The Nun's opening weekend help propel the franchise to historical proportions.
Despite off-setting reviews from critics and audience members, The Nun opened in first place with just over $53 million, domestically, and $77.5 million overseas. The horror film, the fifth movie in New Line's The Conjuring franchise, set records as the second-highest opening weekend for the month of September of all time, situated just behind last year's It. It was also the largest opening weekend for any of the franchise's films, which kicked off in 2013 with The Conjuring.
With The Nun's worldwide opening weekend box office total of $131 million, The Conjuring series has earned over $1.333 billion. It has now surpassed recent record holder, the Alien series that earned $1.32 billion, not taking inflation into account.
The Conjuring films are not, however, the highest-grossing R-rated series to hit big screens.

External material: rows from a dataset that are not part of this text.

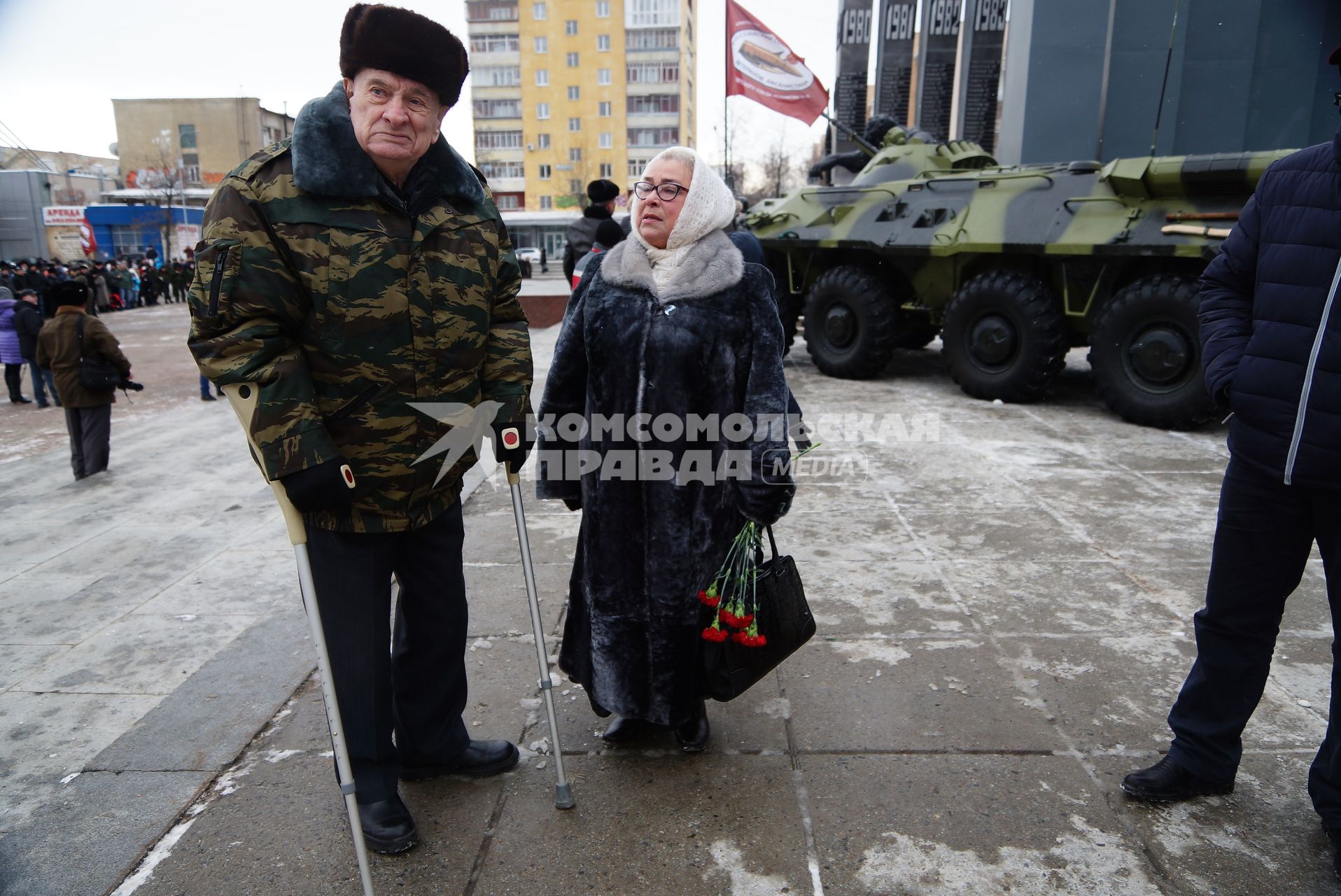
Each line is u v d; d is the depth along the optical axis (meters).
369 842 2.04
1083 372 9.08
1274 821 2.12
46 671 3.03
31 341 9.60
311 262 1.78
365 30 1.72
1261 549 2.00
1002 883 1.93
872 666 2.90
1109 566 3.76
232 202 1.75
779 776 2.32
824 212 8.97
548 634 3.16
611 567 2.28
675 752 2.45
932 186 8.18
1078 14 10.93
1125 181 6.57
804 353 10.65
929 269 8.10
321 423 1.79
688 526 2.24
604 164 59.31
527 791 2.28
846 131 10.34
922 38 15.55
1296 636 3.07
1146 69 10.88
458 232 1.96
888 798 2.22
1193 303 6.00
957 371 7.67
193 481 5.65
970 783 2.28
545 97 63.25
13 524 4.77
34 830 2.14
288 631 3.25
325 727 2.58
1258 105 10.73
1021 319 7.11
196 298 1.74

According to Forbes, The Matrix trilogy, Deadpool duo, and The Hangover series have all earned more than The Conjuring films, but that could change.
The Nun just opened, so it still has room to raise that record-breaking total. Horror films, traditionally, have a hard time holding over after opening weekend. But, movies like It are the exception. The Nun is suffering poor reviews, though, which could keep its legs from growing too much higher.

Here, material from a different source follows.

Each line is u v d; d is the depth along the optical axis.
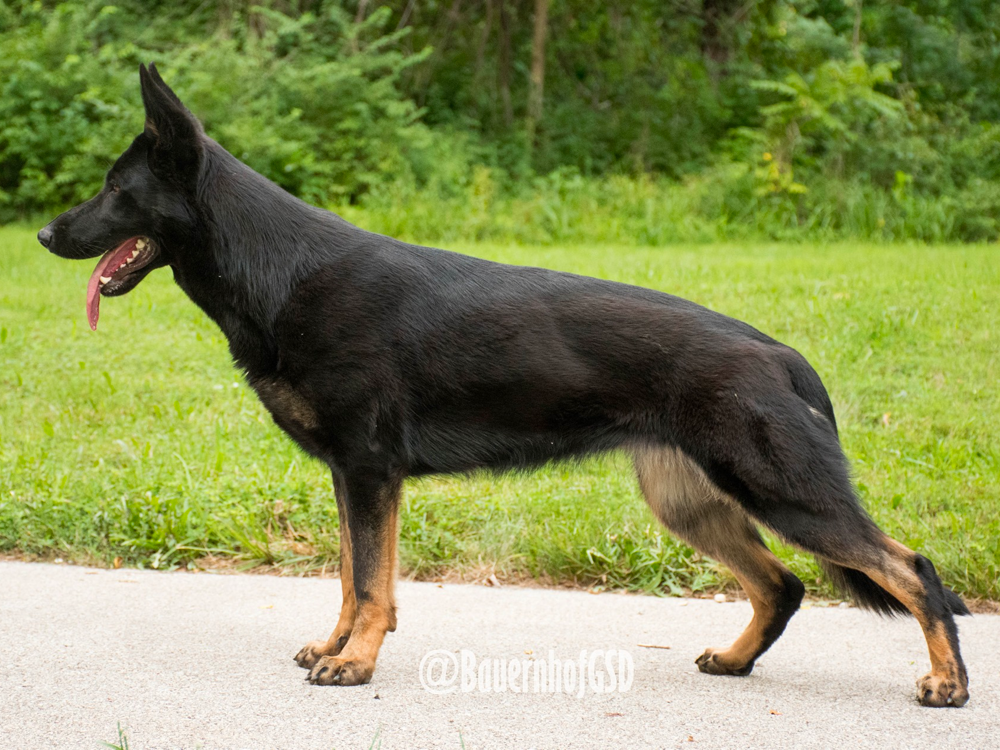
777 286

As for films that could battle those numbers, the Alien franchise has no new films in production, neither does other under-the-radar franchises. Resident Evil has stalled in creating new films. Saw and Paranormal Activity, despite having many, many films in their respective series, aren't even close to earning $1 billion. The most likely competitor is the It franchise. It: Chapter Two is currently filming. The first film earned over $700 million.
Outside of R-rated horror franchises, Jurassic Park currently holds the record with an impressive $4.935 billion. The Conjuring films aren't likely to ever reach that.

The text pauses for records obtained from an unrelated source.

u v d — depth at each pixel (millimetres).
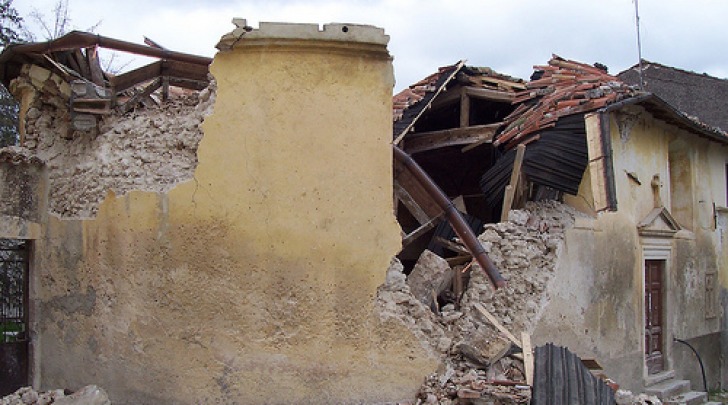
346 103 7934
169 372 7891
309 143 7859
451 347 8383
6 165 9203
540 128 10156
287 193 7820
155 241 8094
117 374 8258
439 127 13445
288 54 7863
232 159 7883
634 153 11922
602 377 9109
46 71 9367
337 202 7875
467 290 9359
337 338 7770
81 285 8742
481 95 12227
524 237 9906
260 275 7777
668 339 12852
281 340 7719
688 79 19953
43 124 9734
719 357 14992
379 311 7891
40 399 8547
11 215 9164
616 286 11320
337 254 7836
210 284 7844
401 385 7863
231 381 7715
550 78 11812
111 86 9258
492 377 7988
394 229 8023
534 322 9383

Though The Nun's demise is already written, thanks to those lousy reviews and even lousier CinemaScore, the huge opening weekend is good news for the horror genre. Clearly there's an audience there and many will be hoping studios continue to create unique and new stories moving forward.
The next horror film to hope for the gold is David Gordon Green's Halloween, starring Jamie Lee Curtis. The film, which picks up after the original Halloween 2, earned rave reviews after its worldwide premiere at the Toronto International Film Festival.